The 300,000-square-foot BSB will house the research laboratories, associated support functions, offices and classrooms for MCDB and EEB.
MCDB has been very active over the last year helping shape the spaces for research and teaching.
Laboratories within the building will be constructed in an open plan to allow for greater collaboration, increased flexibility and better space utilization. The new three-section building will be connected by two small glass atria. One atrium will serve as the lobby for the new Museum of Natural History. The design also will bring natural light into both office and lab spaces.
"The research problems being addressed now require groups of people with diverse backgrounds, talents and knowledge. The design provides multiple formal and informal interaction spaces throughout the building," said Myron Campbell, associate dean for natural sciences, in the College of Literature, Science, and the Arts (LSA). "The interaction spaces will facilitate groups, both within a single lab and across labs, to come together and discuss and work on problems."
Visitors to the Museum of Natural History will be able to see and interact with exhibits representing university discoveries as well as learn about current and ongoing research efforts. Classrooms will allow students to interact with actual specimens and artifacts in the expansive museum collections, and will enable faculty to use the latest ideas in teaching.
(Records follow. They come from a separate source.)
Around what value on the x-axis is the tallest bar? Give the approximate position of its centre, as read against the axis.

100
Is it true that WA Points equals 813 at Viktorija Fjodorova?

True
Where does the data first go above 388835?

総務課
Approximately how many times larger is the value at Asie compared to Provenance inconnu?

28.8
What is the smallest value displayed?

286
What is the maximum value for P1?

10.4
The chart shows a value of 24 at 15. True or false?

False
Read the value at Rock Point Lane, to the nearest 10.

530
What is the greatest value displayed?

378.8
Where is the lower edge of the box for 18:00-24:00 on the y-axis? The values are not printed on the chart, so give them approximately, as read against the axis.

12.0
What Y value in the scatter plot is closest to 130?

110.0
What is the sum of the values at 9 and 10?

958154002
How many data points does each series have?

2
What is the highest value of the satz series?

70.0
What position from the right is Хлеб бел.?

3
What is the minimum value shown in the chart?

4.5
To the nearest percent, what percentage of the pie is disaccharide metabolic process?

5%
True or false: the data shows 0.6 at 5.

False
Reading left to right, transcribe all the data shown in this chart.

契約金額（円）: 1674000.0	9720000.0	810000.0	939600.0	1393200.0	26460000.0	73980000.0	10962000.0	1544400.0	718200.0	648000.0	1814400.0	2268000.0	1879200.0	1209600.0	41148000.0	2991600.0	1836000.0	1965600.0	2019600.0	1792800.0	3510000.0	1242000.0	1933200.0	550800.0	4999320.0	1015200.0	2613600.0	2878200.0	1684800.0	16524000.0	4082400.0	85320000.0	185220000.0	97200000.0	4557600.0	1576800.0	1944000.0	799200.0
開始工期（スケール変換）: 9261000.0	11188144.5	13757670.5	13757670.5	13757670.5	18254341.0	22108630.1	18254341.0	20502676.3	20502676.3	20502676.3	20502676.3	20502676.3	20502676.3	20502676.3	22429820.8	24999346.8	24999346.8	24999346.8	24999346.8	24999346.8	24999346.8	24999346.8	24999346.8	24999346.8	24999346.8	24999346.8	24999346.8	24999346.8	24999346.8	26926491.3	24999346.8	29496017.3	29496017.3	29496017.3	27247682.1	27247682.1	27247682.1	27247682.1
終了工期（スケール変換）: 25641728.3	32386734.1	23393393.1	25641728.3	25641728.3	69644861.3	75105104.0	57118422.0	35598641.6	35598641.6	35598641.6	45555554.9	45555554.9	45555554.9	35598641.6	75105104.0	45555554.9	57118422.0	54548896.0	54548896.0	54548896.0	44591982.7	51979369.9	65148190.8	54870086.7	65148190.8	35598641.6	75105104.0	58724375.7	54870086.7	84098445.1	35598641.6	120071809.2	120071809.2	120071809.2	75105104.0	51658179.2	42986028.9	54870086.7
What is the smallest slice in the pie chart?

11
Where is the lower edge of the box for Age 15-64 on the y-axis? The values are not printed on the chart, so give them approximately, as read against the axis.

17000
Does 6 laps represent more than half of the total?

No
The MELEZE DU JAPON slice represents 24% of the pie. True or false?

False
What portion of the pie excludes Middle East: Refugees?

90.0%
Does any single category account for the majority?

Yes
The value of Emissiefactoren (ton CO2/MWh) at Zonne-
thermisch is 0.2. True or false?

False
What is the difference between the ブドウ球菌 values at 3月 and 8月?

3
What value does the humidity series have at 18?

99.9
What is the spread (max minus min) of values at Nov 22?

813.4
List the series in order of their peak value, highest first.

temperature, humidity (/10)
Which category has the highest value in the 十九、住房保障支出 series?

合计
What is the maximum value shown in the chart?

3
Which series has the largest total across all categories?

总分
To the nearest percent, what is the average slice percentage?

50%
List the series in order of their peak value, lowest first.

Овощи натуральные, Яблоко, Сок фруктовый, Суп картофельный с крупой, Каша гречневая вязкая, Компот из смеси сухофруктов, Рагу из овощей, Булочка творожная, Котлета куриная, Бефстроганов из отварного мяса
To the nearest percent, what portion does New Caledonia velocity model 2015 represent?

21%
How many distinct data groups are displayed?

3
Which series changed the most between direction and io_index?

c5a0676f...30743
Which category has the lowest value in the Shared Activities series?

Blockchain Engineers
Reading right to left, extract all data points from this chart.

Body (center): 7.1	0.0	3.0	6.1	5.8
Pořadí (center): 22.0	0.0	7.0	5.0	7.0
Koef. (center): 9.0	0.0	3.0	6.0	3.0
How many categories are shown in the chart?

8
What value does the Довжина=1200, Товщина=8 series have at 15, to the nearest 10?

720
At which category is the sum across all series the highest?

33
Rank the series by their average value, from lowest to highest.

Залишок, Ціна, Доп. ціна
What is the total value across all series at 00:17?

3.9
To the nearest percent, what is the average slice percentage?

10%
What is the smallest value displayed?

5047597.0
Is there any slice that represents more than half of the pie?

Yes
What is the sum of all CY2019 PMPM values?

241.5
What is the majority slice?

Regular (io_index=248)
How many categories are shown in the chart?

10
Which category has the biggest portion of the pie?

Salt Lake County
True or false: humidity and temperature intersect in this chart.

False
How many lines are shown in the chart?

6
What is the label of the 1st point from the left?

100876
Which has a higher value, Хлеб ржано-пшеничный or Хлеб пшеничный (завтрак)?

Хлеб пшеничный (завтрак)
The building will sit adjacent to the Life Sciences Institute where North Hall and the Museums Annex currently exist. Those buildings will be demolished. The new building also will have a connection to LSI to increase utilization of its dock, to allow for sharing of research spaces and equipment and to increase collaboration between LSA and LSI researchers.
University officials expect the BSB project to take five years to complete construction and relocation of all departments. MCDB expects to move into the building in 2018, with the first classes held in the new building in that fall.
Funding will be provided from LSA and Office of the Provost resources. The architectural firm of SmithGroupJJR and Ennead Architects will design the project
"Our goal is to provide a first-rate research and teaching space that will enable our current faculty to do their best work, and to recruit and retain the nation's top faculty and students," said LSA Dean Andrew Martin.